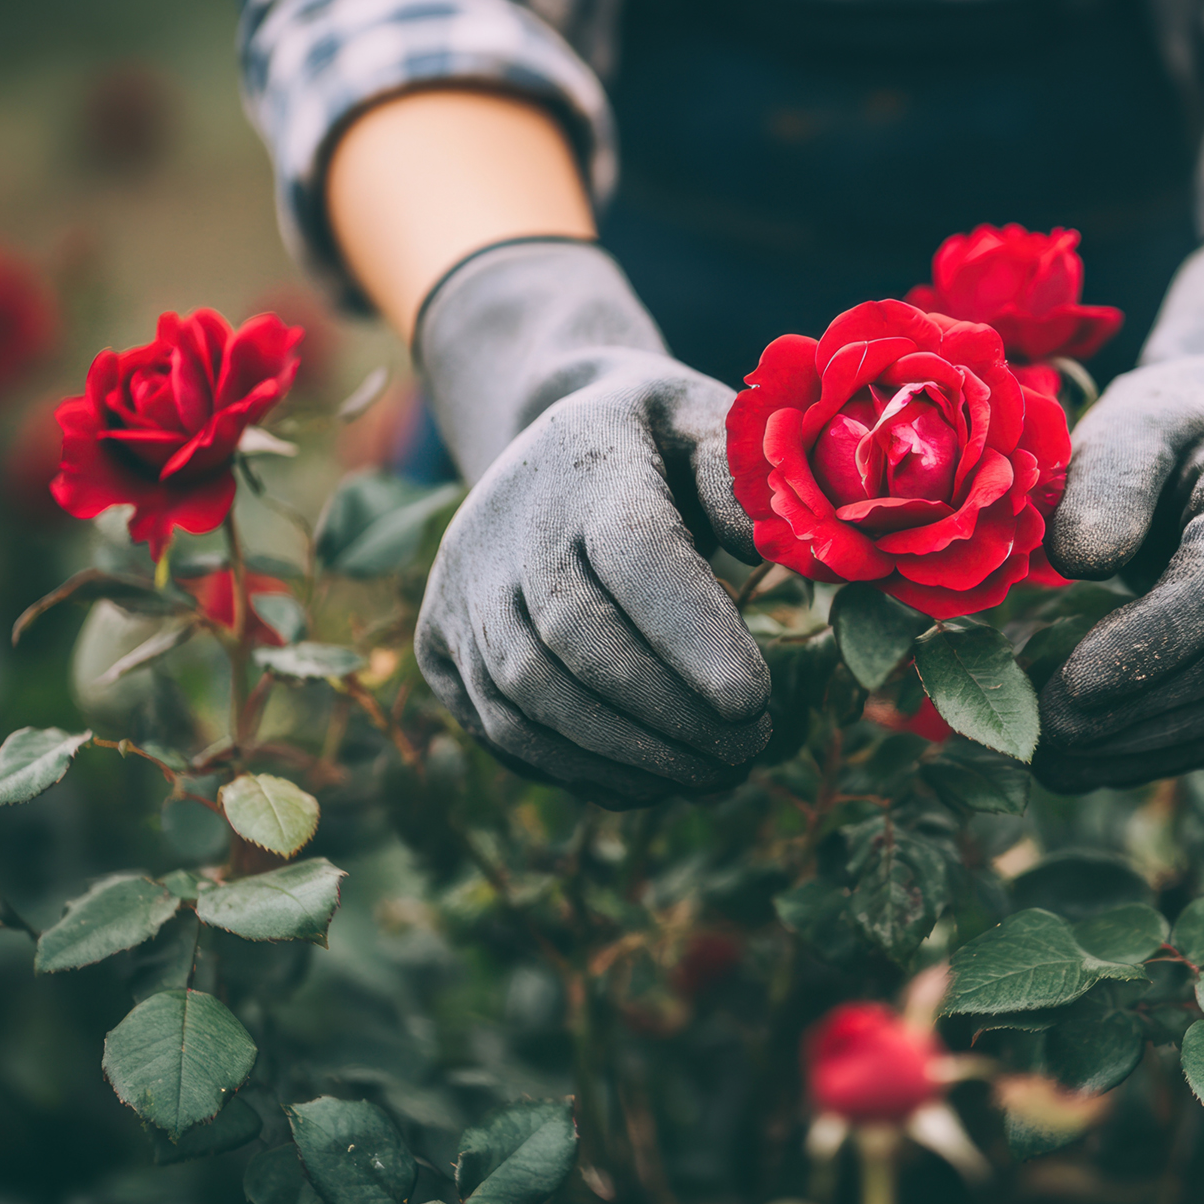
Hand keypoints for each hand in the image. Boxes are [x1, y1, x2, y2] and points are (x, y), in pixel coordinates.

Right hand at [411, 241, 770, 806]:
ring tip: (712, 774)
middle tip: (749, 750)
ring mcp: (459, 588)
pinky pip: (501, 728)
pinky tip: (649, 780)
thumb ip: (743, 481)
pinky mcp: (437, 644)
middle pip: (580, 640)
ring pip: (532, 698)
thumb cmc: (663, 441)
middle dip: (670, 714)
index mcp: (589, 459)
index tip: (753, 701)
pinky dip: (578, 767)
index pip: (634, 555)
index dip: (690, 636)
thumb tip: (766, 550)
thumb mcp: (714, 424)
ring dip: (628, 755)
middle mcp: (505, 526)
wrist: (551, 439)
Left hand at [1034, 234, 1203, 791]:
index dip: (1146, 645)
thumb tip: (1081, 560)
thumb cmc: (1170, 431)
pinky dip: (1169, 754)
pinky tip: (1094, 765)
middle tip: (1044, 737)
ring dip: (1148, 748)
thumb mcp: (1133, 421)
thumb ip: (1107, 477)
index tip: (1064, 687)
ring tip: (1054, 763)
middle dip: (1138, 709)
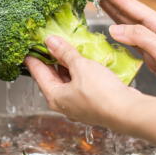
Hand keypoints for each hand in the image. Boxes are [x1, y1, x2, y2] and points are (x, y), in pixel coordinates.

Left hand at [25, 35, 140, 130]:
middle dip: (50, 61)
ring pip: (66, 81)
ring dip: (66, 66)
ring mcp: (77, 105)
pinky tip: (83, 62)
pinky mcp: (90, 104)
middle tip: (48, 45)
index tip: (29, 48)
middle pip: (51, 78)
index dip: (34, 59)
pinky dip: (78, 73)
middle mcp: (63, 103)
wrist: (126, 111)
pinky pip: (78, 85)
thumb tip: (50, 42)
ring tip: (66, 50)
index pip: (38, 73)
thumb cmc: (101, 93)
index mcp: (54, 96)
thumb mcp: (80, 66)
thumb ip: (65, 53)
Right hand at [90, 0, 155, 99]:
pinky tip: (109, 27)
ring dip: (109, 9)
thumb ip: (140, 37)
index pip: (128, 3)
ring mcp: (150, 38)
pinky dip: (116, 28)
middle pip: (124, 8)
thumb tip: (114, 28)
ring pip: (124, 19)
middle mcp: (152, 27)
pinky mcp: (148, 50)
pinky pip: (127, 35)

======

◆ Task instructions
Would you copy each line of the records that contains "index"?

◆ Exercise output
index mcp: (589, 459)
index tip: (753, 701)
index pip: (634, 555)
index dip: (690, 636)
index dip: (1146, 645)
index tip: (1064, 687)
index tip: (29, 48)
index dip: (34, 59)
index pip: (38, 73)
index mcp: (54, 96)
index pip: (128, 3)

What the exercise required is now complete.